This is one of the texts we’ll be reading in the Latino Literature class I’m taking this fall. Since there’s a lot of reading and I’ll have my hands full from next week until Christmas, pretty much literally, I thought I’d get a head start. And this was a really enjoyable head start!
Alvarez tells the story of the Garcia family, or rather, of their four daughters (no sons). Their father, Carlos, is a physician, and so the family is well off compared to most living in the Dominican Republic in the late 1950s. The political situation is becoming more and more threatening for Carlos, who is involved in planning a plot against the government. The secret police pay almost regular visits to the Garcias’ house and to the houses of their relatives, both to intimidate and to steal. Emigration seems the only way to keep his family safe.
Here’s a map, just in case you, like me, weren’t quite sure where exactly the Dominican Republic is located: It’s south of Cuba, and it shares a landmass with Haiti.
How the Garcia Girls Lost their Accents is the story of Carla, Sandi, Sofia (Fifi) and Yolanda (Yoyo) and their attempt to define themselves between the two cultures of America and the Dominican Republic. The novel is written in three sections, and each section is divided into parts, often spoken by different narrators.
While we get to see all of the girls grow up, be rebellious, and struggle with finding their place in the world, Yolanda, the second-youngest and a lapsed poet, is the first Garcia we meet. Her voice seems to dominate in the novel, though that could just be me and my memory misleading me.
That said, the other sisters are no less interesting, particularly Sandi, who is the prettiest, and at least as a girl has a talent for drawing. After she draws a local woman’s little boy, the mother comes to her, begging her to destroy the drawing: the boy is feverish, and even a bath in holy water does not cure him. Sandi does as she is asked, and the boy recovers immediately. This made me think of Gabriel’s Gift by Hanif Kureishi.
The Garcias are proud of Sandi for being so fair, and they explain that it is because of the girls’ Swedish great-great-grandmother. Color, and with it, race, is an issue touched on repeatedly in the margins, but nowhere so clearly and obviously as in Sandi’s whiteness. The people of the Dominican Republic are described as ‘cafe-con-leche’, a light brown color. At the very bottom of the social ladder are the black servants, like the family’s Haitian cook. Like the American agent who worked with Carlos and then helps him emigrate, the Haitian cook instills fear and distrust in the locals . In her case, it is because she practices Voodoo. The facts that she sleeps in her coffin and is emotionally unresponsive don’t help her case.
There is a lot going on in this book, in terms of colonialism, race issues, gender, language, family dynamics, etc, but I don’t want to spoil it for you. This book is written in pleasant, easy-to-read prose and so the 290 pages didn’t seem that long at all, in fact I read it in three days, and I’m not a fast reader lately.

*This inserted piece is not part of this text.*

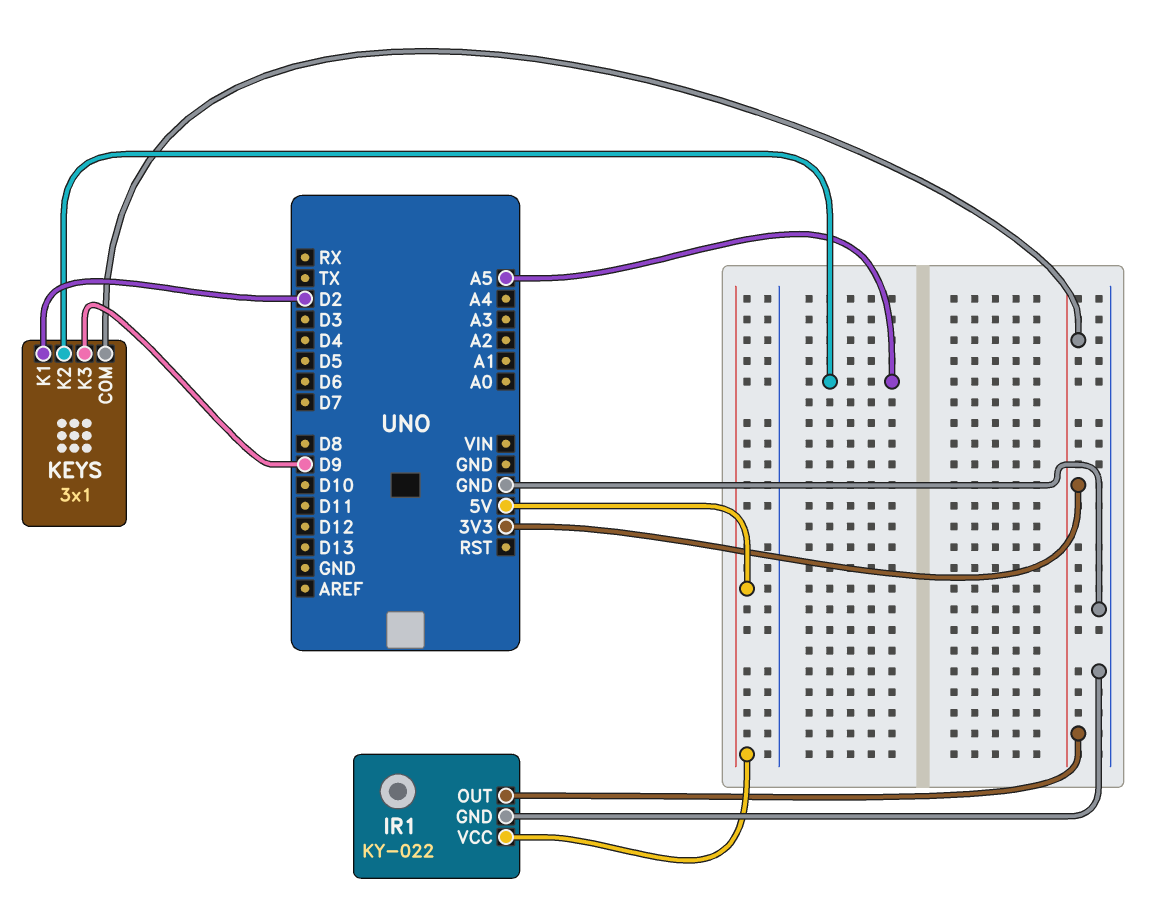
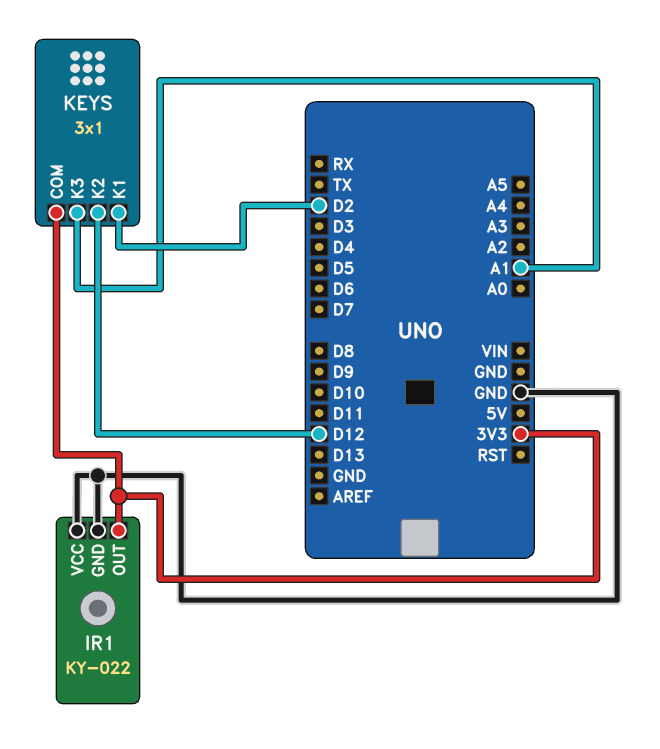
IR1 pin VCC: 5V -> GND
KEYS pin K2: A5 -> D12
KEYS pin K3: D9 -> A1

Alvarez tells the story in a sort of backwards zig-zag. This may sound confusing, but don’t worry, it all falls into place. When I finished the book I asked myself, would it have worked better as a linear narrative, and I think it would have lost its immediacy, it would have been less interesting somehow. As it is, when we first meet the girls, they are grown women, have partners, children. They have grown and learned to navigate between their cultures, and now can look back and speak about their childhood with insight. A lovely book.